*** Extracted records ***

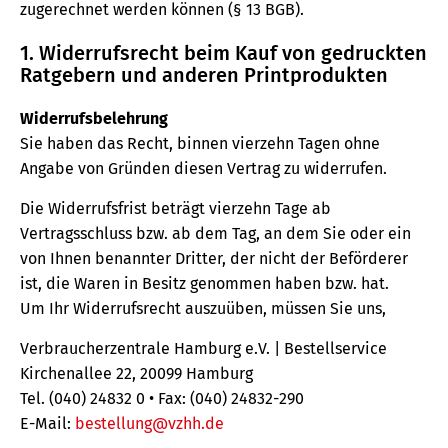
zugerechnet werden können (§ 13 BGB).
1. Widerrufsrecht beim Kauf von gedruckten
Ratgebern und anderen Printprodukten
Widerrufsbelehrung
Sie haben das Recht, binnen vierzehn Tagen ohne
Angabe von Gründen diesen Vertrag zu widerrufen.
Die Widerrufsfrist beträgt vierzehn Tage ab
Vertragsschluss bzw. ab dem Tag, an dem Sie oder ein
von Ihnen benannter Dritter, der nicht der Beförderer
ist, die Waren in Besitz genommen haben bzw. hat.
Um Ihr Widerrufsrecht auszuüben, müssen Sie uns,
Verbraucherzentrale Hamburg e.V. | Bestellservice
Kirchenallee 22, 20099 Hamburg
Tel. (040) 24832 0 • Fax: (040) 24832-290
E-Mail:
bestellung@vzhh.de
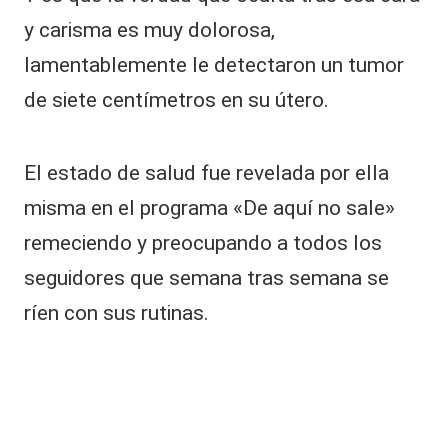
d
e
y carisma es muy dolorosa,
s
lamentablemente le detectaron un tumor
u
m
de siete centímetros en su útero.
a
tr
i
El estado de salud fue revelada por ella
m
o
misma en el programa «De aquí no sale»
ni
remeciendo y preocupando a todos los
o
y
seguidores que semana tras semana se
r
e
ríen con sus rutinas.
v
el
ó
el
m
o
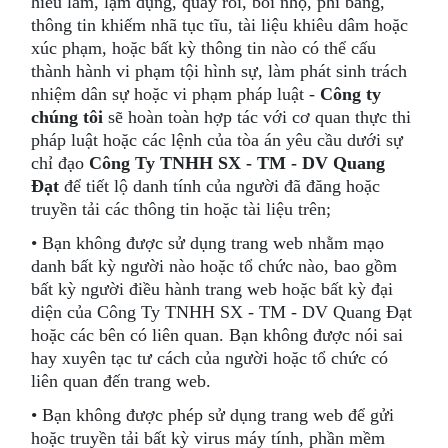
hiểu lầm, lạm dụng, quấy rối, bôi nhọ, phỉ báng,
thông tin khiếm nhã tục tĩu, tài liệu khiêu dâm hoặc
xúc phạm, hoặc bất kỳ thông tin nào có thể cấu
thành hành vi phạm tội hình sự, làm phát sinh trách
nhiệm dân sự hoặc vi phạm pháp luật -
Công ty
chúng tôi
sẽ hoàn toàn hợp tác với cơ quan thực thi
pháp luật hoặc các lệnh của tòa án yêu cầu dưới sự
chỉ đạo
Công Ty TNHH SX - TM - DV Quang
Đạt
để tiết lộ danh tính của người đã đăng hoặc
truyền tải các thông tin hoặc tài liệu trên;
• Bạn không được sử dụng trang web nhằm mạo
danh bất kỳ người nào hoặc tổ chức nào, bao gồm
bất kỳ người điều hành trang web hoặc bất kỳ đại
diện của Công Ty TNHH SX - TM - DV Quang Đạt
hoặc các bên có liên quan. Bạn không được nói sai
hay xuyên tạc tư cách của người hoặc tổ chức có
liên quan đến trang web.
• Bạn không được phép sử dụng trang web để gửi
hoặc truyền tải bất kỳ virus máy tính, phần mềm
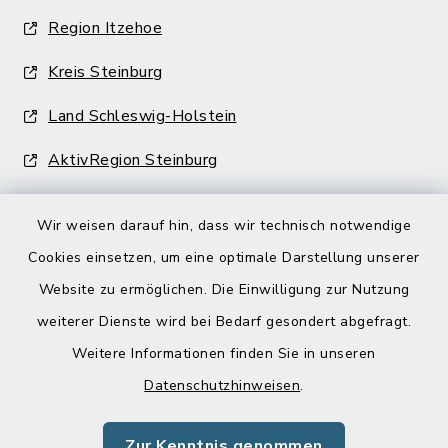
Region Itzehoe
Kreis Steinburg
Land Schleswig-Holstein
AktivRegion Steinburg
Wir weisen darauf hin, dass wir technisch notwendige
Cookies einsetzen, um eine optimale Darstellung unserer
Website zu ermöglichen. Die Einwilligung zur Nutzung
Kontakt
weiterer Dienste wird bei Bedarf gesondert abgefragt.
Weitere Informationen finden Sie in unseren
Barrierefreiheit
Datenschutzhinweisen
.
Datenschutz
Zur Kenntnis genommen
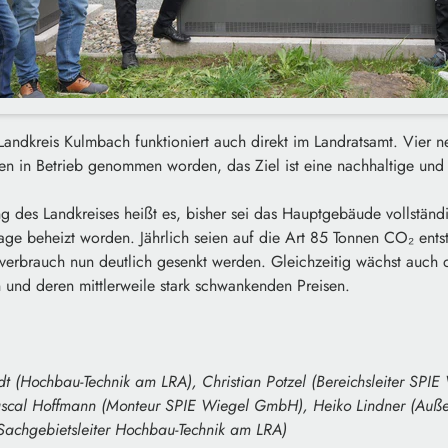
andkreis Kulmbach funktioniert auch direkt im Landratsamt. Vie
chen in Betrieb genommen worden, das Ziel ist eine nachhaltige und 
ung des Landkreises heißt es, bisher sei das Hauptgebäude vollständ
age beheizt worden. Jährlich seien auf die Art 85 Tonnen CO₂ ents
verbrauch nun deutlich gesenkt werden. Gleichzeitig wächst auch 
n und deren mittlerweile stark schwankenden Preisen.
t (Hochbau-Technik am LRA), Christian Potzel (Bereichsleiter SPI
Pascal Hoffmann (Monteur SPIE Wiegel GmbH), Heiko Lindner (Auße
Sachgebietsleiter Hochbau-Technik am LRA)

*** End of Extracted records ***

Restate it all word for word: every record, no pictures.

zugerechnet werden können (§ 13 BGB).
1. Widerrufsrecht beim Kauf von gedruckten
Ratgebern und anderen Printprodukten
Widerrufsbelehrung
Sie haben das Recht, binnen vierzehn Tagen ohne
Angabe von Gründen diesen Vertrag zu widerrufen.
Die Widerrufsfrist beträgt vierzehn Tage ab
Vertragsschluss bzw. ab dem Tag, an dem Sie oder ein
von Ihnen benannter Dritter, der nicht der Beförderer
ist, die Waren in Besitz genommen haben bzw. hat.
Um Ihr Widerrufsrecht auszuüben, müssen Sie uns,
Verbraucherzentrale Hamburg e.V. | Bestellservice
Kirchenallee 22, 20099 Hamburg
Tel. (040) 24832 0 • Fax: (040) 24832-290
E-Mail:
bestellung@vzhh.de
d
e
y carisma es muy dolorosa,
s
lamentablemente le detectaron un tumor
u
m
de siete centímetros en su útero.
a
tr
i
El estado de salud fue revelada por ella
m
o
misma en el programa «De aquí no sale»
ni
remeciendo y preocupando a todos los
o
y
seguidores que semana tras semana se
r
e
ríen con sus rutinas.
v
el
ó
el
m
o
hiểu lầm, lạm dụng, quấy rối, bôi nhọ, phỉ báng,
thông tin khiếm nhã tục tĩu, tài liệu khiêu dâm hoặc
xúc phạm, hoặc bất kỳ thông tin nào có thể cấu
thành hành vi phạm tội hình sự, làm phát sinh trách
nhiệm dân sự hoặc vi phạm pháp luật -
Công ty
chúng tôi
sẽ hoàn toàn hợp tác với cơ quan thực thi
pháp luật hoặc các lệnh của tòa án yêu cầu dưới sự
chỉ đạo
Công Ty TNHH SX - TM - DV Quang
Đạt
để tiết lộ danh tính của người đã đăng hoặc
truyền tải các thông tin hoặc tài liệu trên;
• Bạn không được sử dụng trang web nhằm mạo
danh bất kỳ người nào hoặc tổ chức nào, bao gồm
bất kỳ người điều hành trang web hoặc bất kỳ đại
diện của Công Ty TNHH SX - TM - DV Quang Đạt
hoặc các bên có liên quan. Bạn không được nói sai
hay xuyên tạc tư cách của người hoặc tổ chức có
liên quan đến trang web.
• Bạn không được phép sử dụng trang web để gửi
hoặc truyền tải bất kỳ virus máy tính, phần mềm
Region Itzehoe
Kreis Steinburg
Land Schleswig-Holstein
AktivRegion Steinburg
Wir weisen darauf hin, dass wir technisch notwendige
Cookies einsetzen, um eine optimale Darstellung unserer
Website zu ermöglichen. Die Einwilligung zur Nutzung
Kontakt
weiterer Dienste wird bei Bedarf gesondert abgefragt.
Weitere Informationen finden Sie in unseren
Barrierefreiheit
Datenschutzhinweisen
.
Datenschutz
Zur Kenntnis genommen
andkreis Kulmbach funktioniert auch direkt im Landratsamt. Vie
chen in Betrieb genommen worden, das Ziel ist eine nachhaltige und 
ung des Landkreises heißt es, bisher sei das Hauptgebäude vollständ
age beheizt worden. Jährlich seien auf die Art 85 Tonnen CO₂ ents
verbrauch nun deutlich gesenkt werden. Gleichzeitig wächst auch 
n und deren mittlerweile stark schwankenden Preisen.
t (Hochbau-Technik am LRA), Christian Potzel (Bereichsleiter SPI
Pascal Hoffmann (Monteur SPIE Wiegel GmbH), Heiko Lindner (Auße
Sachgebietsleiter Hochbau-Technik am LRA)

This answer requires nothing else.